Ingredienti per 4 porzioni

marroni              gr. 600

zucchero           gr. 600

 sale

Istruzioni

vedi foto

1 - Lavare i marroni, privarli della buccia esterna, metterli in un tegame e coprirli d’acqua leggermente salata. Portare il recipiente sul fuoco e lasciare che il liquido raggiunga l’ebollizione, quindi abbassare la fiamma, far sobbollire il tutto per una ventina di minuti.  

2 – Mondare i marroni della pellicina interna, farli asciugare su uno strofinaccio. Lasciarli così per 24 ore. 

3 - Dopo le ventiquattro ore, sciogliere in una casseruola lo zucchero con due bicchieri d’acqua; metterlo, quindi, sul fuoco e portarlo all’ebollizione, farlo sobbollire piano fino a quando inizia a formare delle grosse bolle in superficie. 

4 – Nel frattempo allineare, in un unico strato, i marroni sul fondo di un largo recipiente. 
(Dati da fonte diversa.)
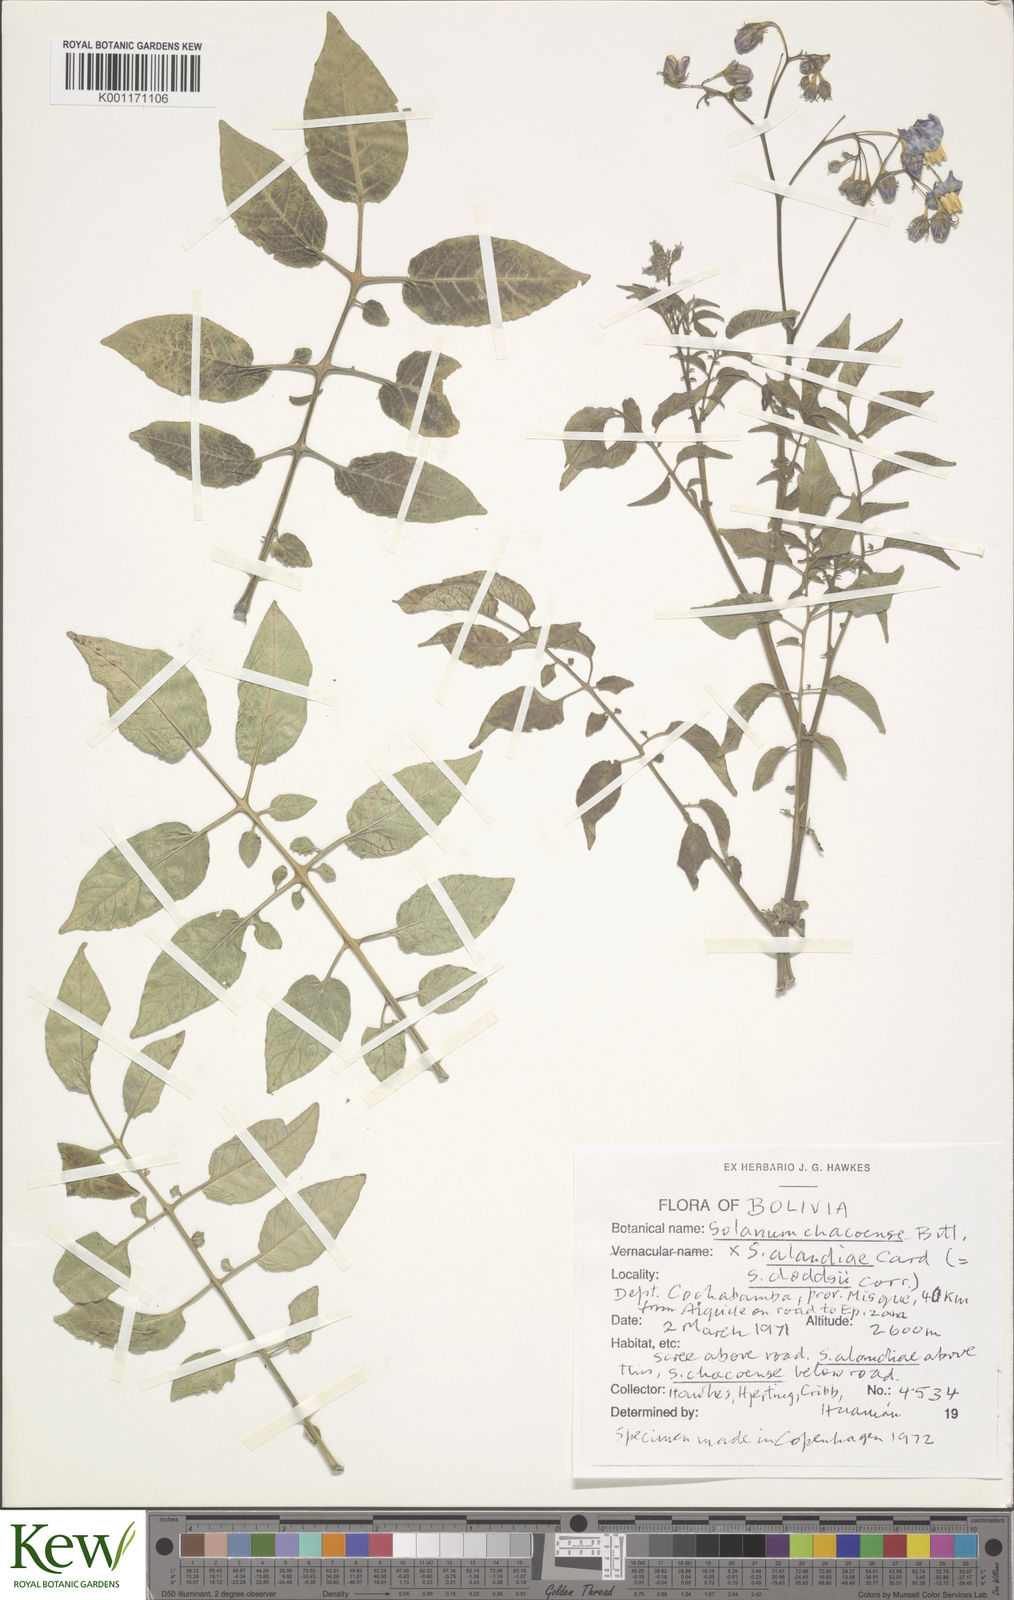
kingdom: Plantae
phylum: Tracheophyta
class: Magnoliopsida
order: Solanales
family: Solanaceae
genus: Solanum
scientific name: Solanum chacoense
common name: Chaco potato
5 – Versare sopra i marroni lo sciroppo e lasciare il tutto così, per altre ventiquattro ore, affinché i frutti possano assorbire parte del liquido. 

6 - Trascorse le ventiquattro ore, rimettere il recipiente sul fuoco e lasciare che lo sciroppo si sciolga; quindi colarlo in un altro piccolo tegame e portarlo all’ebollizione, su fiamma molto moderata. Farlo bollire per un paio di minuti; poi versarlo ancora una volta sui marroni.

La preparazione continua così, bagnando ogni ventiquattro ore i marro­ni con uno sciroppo sempre più concentrato 

7 - Dopo aver ripetuto l’operazione due o tre volte, estrarre i marroni dallo sciroppo e metterli su di una gratella ad asciugare. Volendo, si può passarli in una certa quantità di zucchero al velo, che conferirà loro un aspetto particolarmente brillante.

Appena asciutti, adagiarli entro altrettanti pirottini di carta oleata o di sta­gnola e conservarli in recipienti ermetici. 

 Nota. L’origine dei marrons glacés si deve al re francese Luigi XIV. Per lui, infatti, questi canditi furono inventati, nel secolo diciassettesimo. E grazie a lui, la zona di produzione dei migliori marrons glacés rimane ed è unanimemente riconosciuta dai cultori della storia della pasticceria mondiale quella di Privas (Ardèche), in Francia.